In a May 15 statement, the administration issued a warning that it may veto the defense bill over these provisions, which the White House said would “impinge on the President’s ability to implement the New START Treaty and to set U.S. nuclear weapons policy.”
The Senate Armed Services Committee, which completed its version of the defense bill on May 24, did not seek to link New START implementation to additional funds for modernization. Instead, the committee found that “the linkage between nuclear modernization and the New START Treaty’s implementation is sufficiently established.”
At the June 21 hearing, Lugar said he was “very concerned by attempts to force U.S. withdrawal from the New START Treaty or suspend its implementation. We should not risk either the transparency achieved by the Treaty nor the reliability and performance of our strategic nuclear forces.”
Kerry said that “those who say we should just walk away from New START” have to explain how “retaining more nuclear weapons than our military advisers say we need, and how having less insight into Russia’s strategic nuclear arsenal” would be beneficial. “We need to see the logic of that,” Kerry said.
New START on Track
As Corker accused the administration of breaking its promises, administration witnesses argued that New START was advancing U.S. security interests. Rose Gottemoeller, acting undersecretary of state for arms control and international security, testified that the treaty, which entered into force in February 2011, “is providing ongoing transparency and predictability regarding the world’s two largest deployed nuclear arsenals” while preserving the U.S. ability to maintain a strong nuclear deterrent.
In the treaty’s first year, the United States and Russia conducted the maximum of 18 on-site inspections, Gottemoeller said. So far in the second year, Russia has conducted eight inspections, and the United States has conducted seven. These inspections have taken place at intercontinental ballistic missile (ICBM), submarine-launched ballistic missile, and heavy bomber bases, as well as at storage facilities, conversion or elimination facilities, and test ranges, said Gottemoeller, who was the lead U.S. negotiator of New START.

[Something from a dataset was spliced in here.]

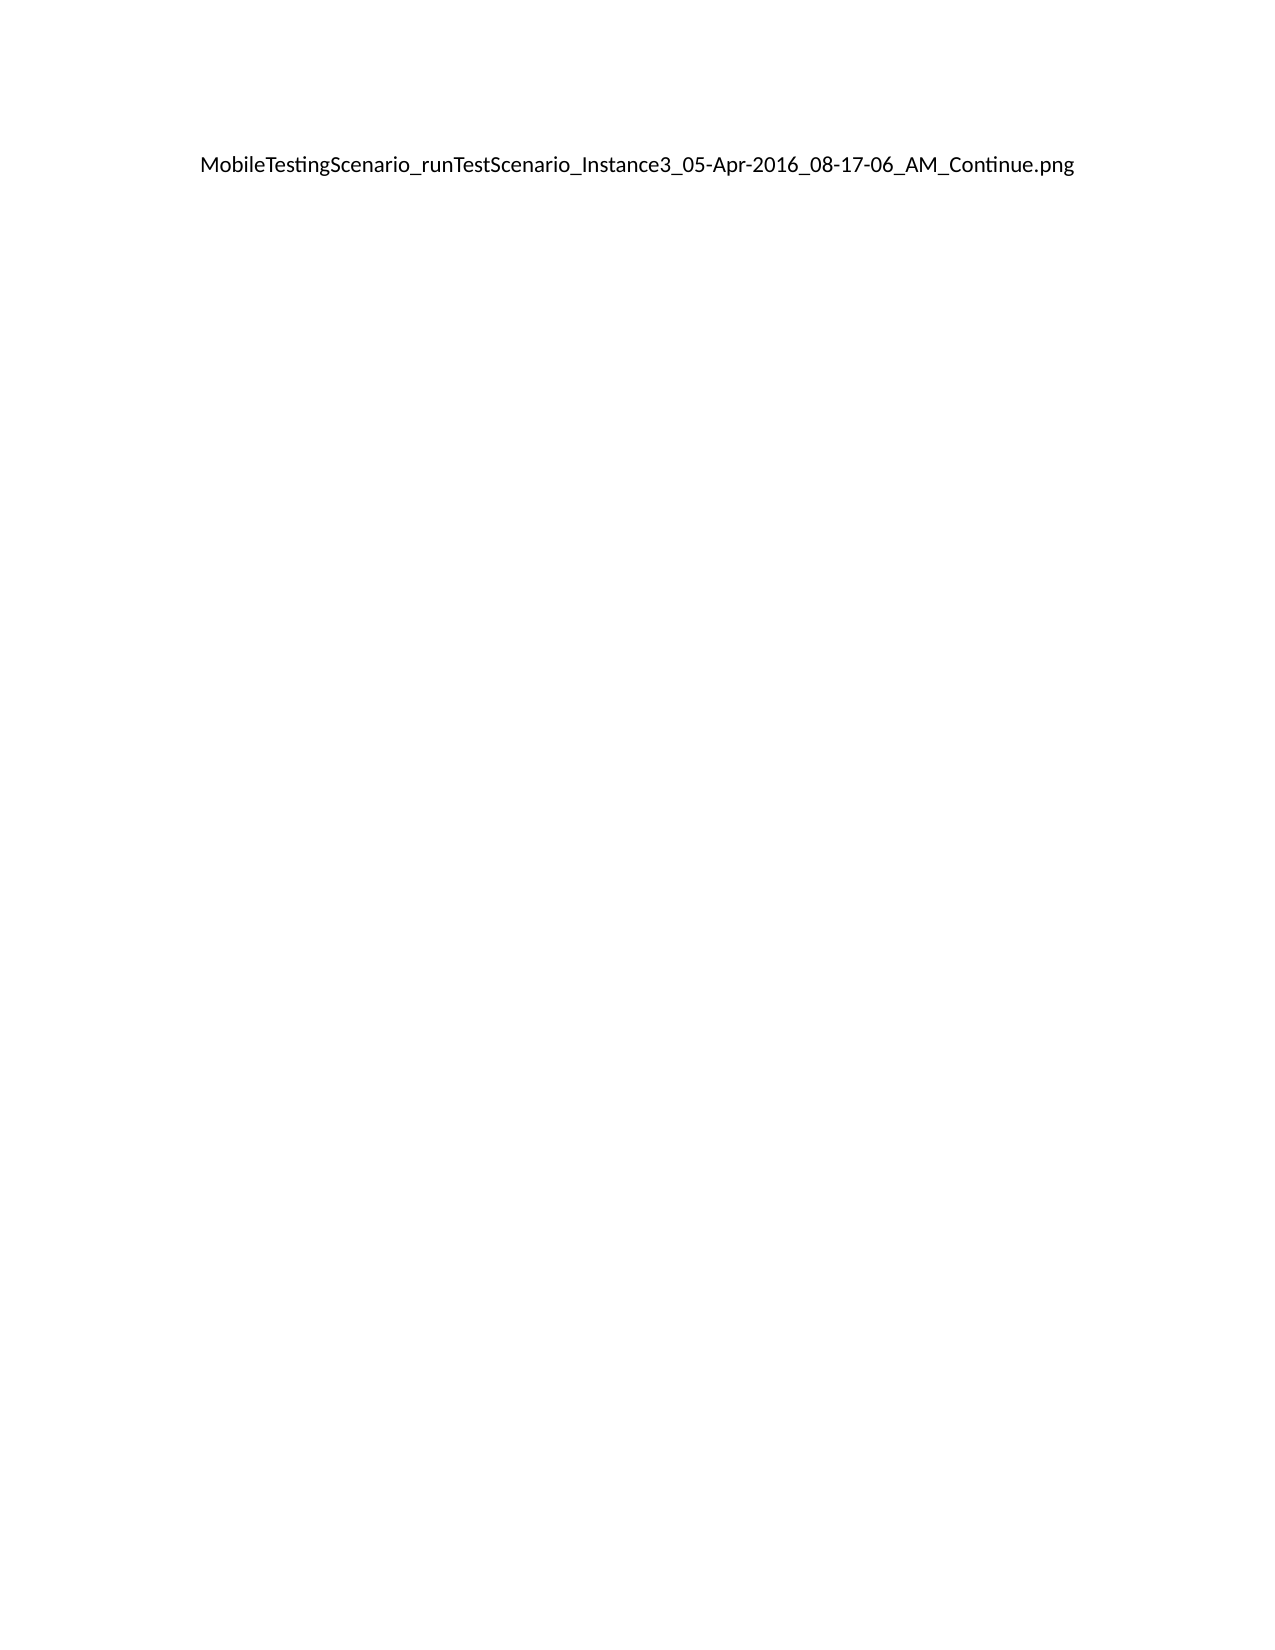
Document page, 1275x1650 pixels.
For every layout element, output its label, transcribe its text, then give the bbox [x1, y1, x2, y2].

On the issue of when the United States plans to reduce its arsenal to New START levels, Assistant Secretary of Defense for Global Strategic Affairs Madelyn Creedon testified that the Pentagon plans to “make most of the reductions in deployed systems towards the end of the seven-year reduction period,” or by 2018. By then, the United States, which currently deploys 1,737 warheads, 812 delivery systems, and 1,040 launchers, must meet the treaty’s limits of 1,550 deployed strategic warheads, 700 delivery vehicles, and 800 launchers.
Creedon testified that initial reductions will come from the conversion or elimination of systems that were counted under the 1991 START but are no longer maintained “in a deployable status.” These previously retired systems, often referred to as “phantoms” because they are no longer deployed but still counted under the treaty, include 50 empty Peacekeeper ICBM silos at F.E. Warren Air Force Base in Wyoming, 50 empty Minuteman III ICBM silos at Malmstrom Air Force Base in Montana, three excess ICBM test silos at Vandenberg Air Force Base in California; and 34 B-52G and 13 B-52H bombers currently stored at Davis-Monthan Air Force Base in Arizona. The estimated cost to eliminate or convert these systems is $47 million, she said.